How to adjust padding convention in tensorRT2.1?

I want to convert a mxnet model to tensorRT through caffe parser (mxnet->caffe->tensorRT). The issue is with caffe’s padding convention.

Assume the input is 28x28 (HxW), pooling kernel is 3x3, stride is 2x2, pad is 0, for caffe, the pooling output size is 14x14, for mxnet it’s 13x13.

I notice the API: nvinfer1::INetworkDefinition::setPoolingOutputDimensionsFormula(IOutputDimensionsFormula *formula), and the default formula in each dimension is (inputDim + padding * 2 - kernelSize) / stride + 1. Following this convention, the pooling output size should be 13x13, rather than 14x14.

How can I ensure that pooling layer follows the default convention even if caffe parser is used?

Thanks!

Hi,

Could you share the way you calculate Caffe output dimension?

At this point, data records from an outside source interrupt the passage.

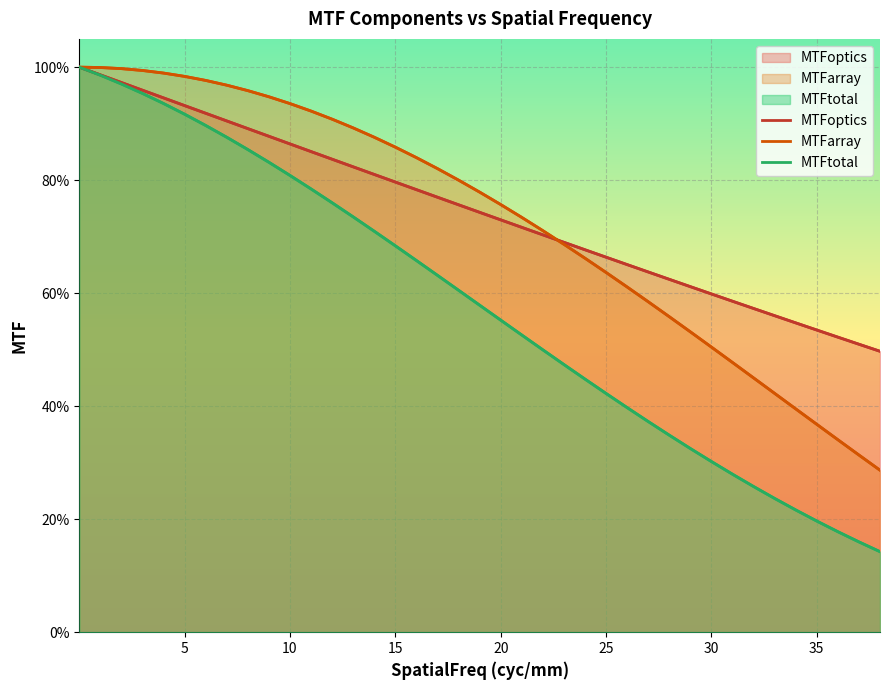

Between 26 and 25, which is larger?

25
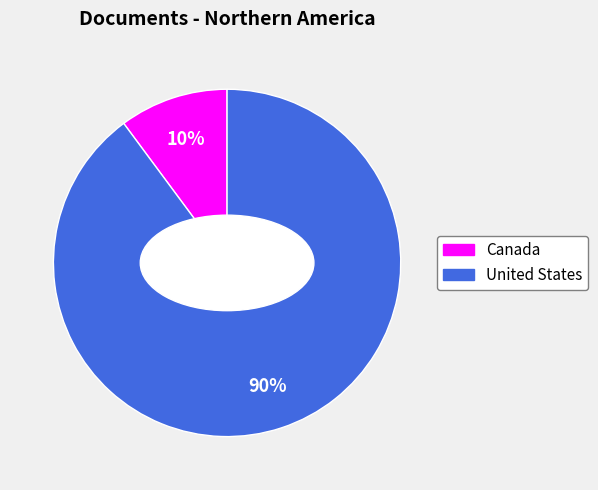

Is it true that Canada is 17% of the pie?

False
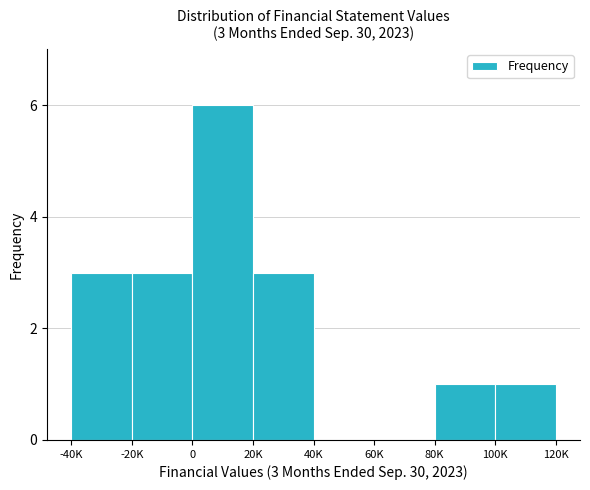

Reading right to left, transcribe all the data shown in this chart.

100K=1	80K=1	60K=0	40K=0	20K=3	0=6	-20K=3	-40K=3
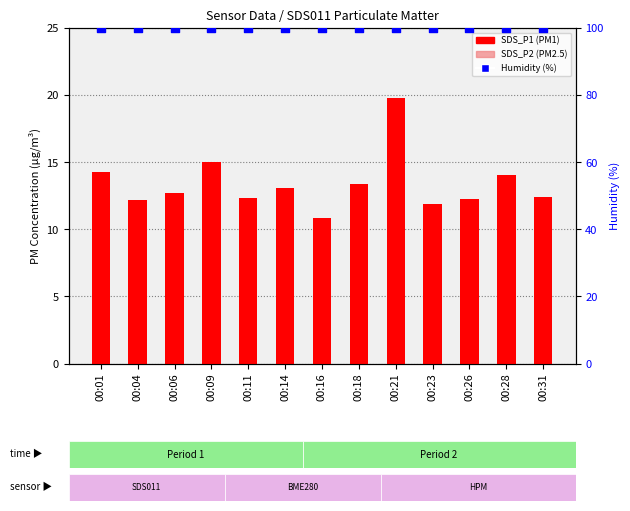

What is the total value across all series at 00:23?

122.0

Based on the Caffe document: http://caffe.berkeleyvision.org/tutorial/layers/convolution.html
h_o = (h_i + 2 * pad_h - kernel_h) / stride_h + 1 is also 13x13.

Please let us know if we miss anything.
Thanks.

caffe’s pooling convention is:

pooled_height_ = static_cast<int>(ceil(static_cast<float>(height_ + 2 * pad_h_ - kernel_h_) / stride_h_)) + 1;
pooled_width_ = static_cast<int>(ceil(static_cast<float>(width_ + 2 * pad_w_ - kernel_w_) / stride_w_)) + 1;

see https://github.com/BVLC/caffe/blob/master/src/caffe/layers/pooling_layer.cpp#L90

mxnet uses floor, caffe uses ceil. This is how 13 vs 14 happens.

I think tensorRT’s default setting is using floor, right?

These are the two definitions.

One is known as ‘valid’ convolution and the other one is known as ‘full’ convolution.

valid: (mxnet default)::
f(x, k, p, s) = floor((x+2p-k)/s)+1
full: which is compatible with Caffe::
f(x, k, p, s) = ceil((x+2
p-k)/s)+1

Yes, so the question is how can I choose between the two padding conventions in tensorRT?

Specifically, could you please give an example on the usage of nvinfer1::INetworkDefinition::setPoolingOutputDimensionsFormula(IOutputDimensionsFormula *formula)?

Sorry I do not know that, but if you have trained the model in mxnet. Then you can train it with again with the ‘full’ option and then port it to caffe.

Hi,

We don’t have a sample to demonstrate setPoolingOutputDimensionsFormula() API, but you can check this document for some information:
/usr/share/doc/tensorrt/html/classnvinfer1_1_1_i_output_dimensions_formula.html

Thanks and sorry for the inconvenience.